Decompose a free-text clinical description into normalized search terms.

disambiguate(text, *, domain_hint=None, max_interpretations=5, model_name=None)

List all plausible clinical interpretations of an ambiguous term.

mapping_cleanup(text, *, context=None, domain_hint=None, model_name=None)

Rewrite source text into a more mappable OMOP search phrase.

normalize(text, *, domain_hint=None, model_name=None)

Normalize a clinical term, abbreviation, lay phrase, or misspelling.

build_user_prompt(operation, text, **kwargs)

Construct the user-turn prompt for a text operation.

Shared between TextService methods and MCP prompt handlers so both present the same request surface to the LLM.

Clamping is applied here so prompt handlers and service calls always show the same bounded values.

DomainService

DomainService provides LLM-backed batch OMOP domain classification for structured field labels and example values. The domain_classify MCP tool delegates to this service.
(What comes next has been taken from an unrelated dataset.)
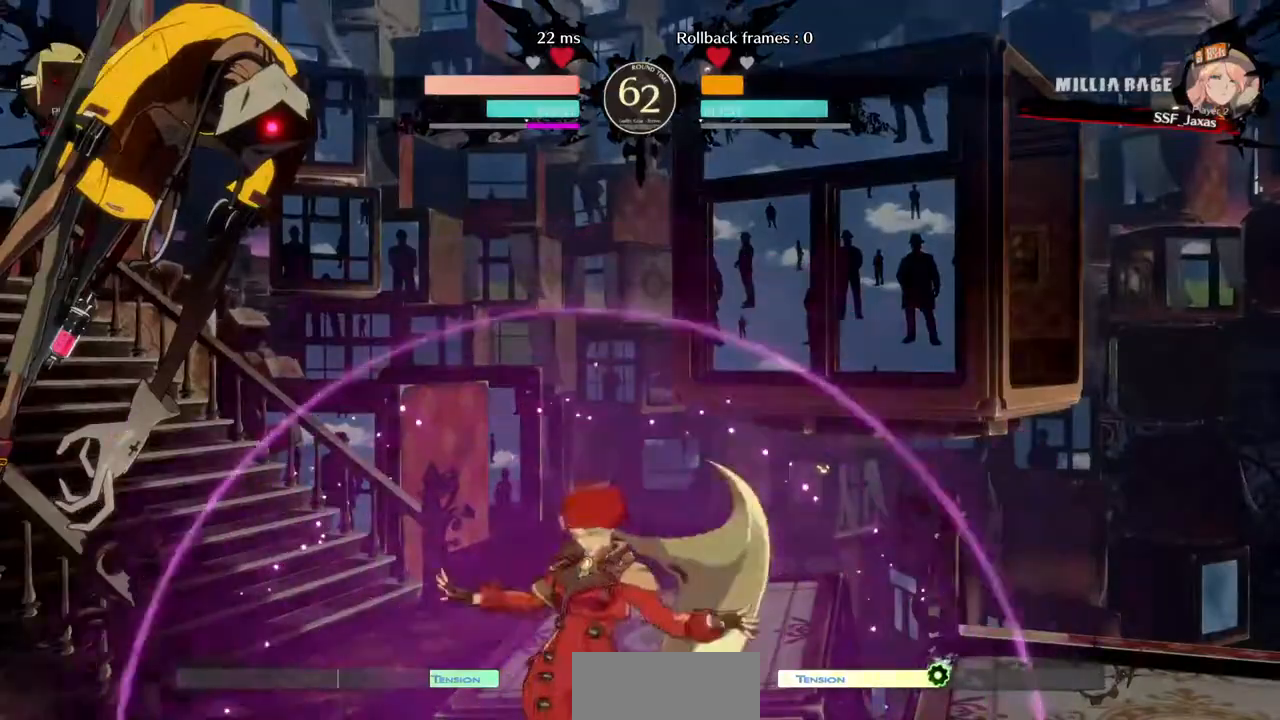
{"dt_ms": 520, "buttons": ["DPAD_RIGHT"], "events": [[40, "DPAD_DOWN", "down"], [120, "DPAD_DOWN", "up"], [120, "DPAD_UP", "down"], [240, "DPAD_UP", "up"], [280, "DPAD_LEFT", "up"], [280, "SQUARE", "down"], [400, "DPAD_RIGHT", "down"], [400, "SQUARE", "up"]]}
groundworkers.services.domain

DomainService — LLM-assisted OMOP domain classification for data dictionary attributes.

Accepts a batch of field labels and their example response values, and returns a mapping of label → OMOP domain string for any label that can be confidently classified. Labels that yield null or an unrecognised domain are omitted so that callers fall through to the next resolution tier (keyword heuristics).

Valid domains returned: Measurement, Condition, Observation, Procedure, Drug, Device, Metadata, Identifier.

"Metadata" and "Identifier" are groundcrew-internal sentinel values, not OMOP CDM domains. The ingester treats them as skip signals and does not create SourceItems for those rows.

DomainService

Classify data dictionary field labels into OMOP CDM domains via the LLM adapter.

classify_attributes(label_values, model_name=None)

Classify field labels into OMOP domains.

label_values maps each field label text to a (possibly empty) list of example response-value strings. Returns a dict containing only labels that received a valid domain string — labels mapped to null or an unrecognised value are excluded so callers fall through to the next tier.

Raises BACKEND_UNAVAIL when the LLM cannot be reached. Raises QUERY_ERROR when the response is not valid JSON.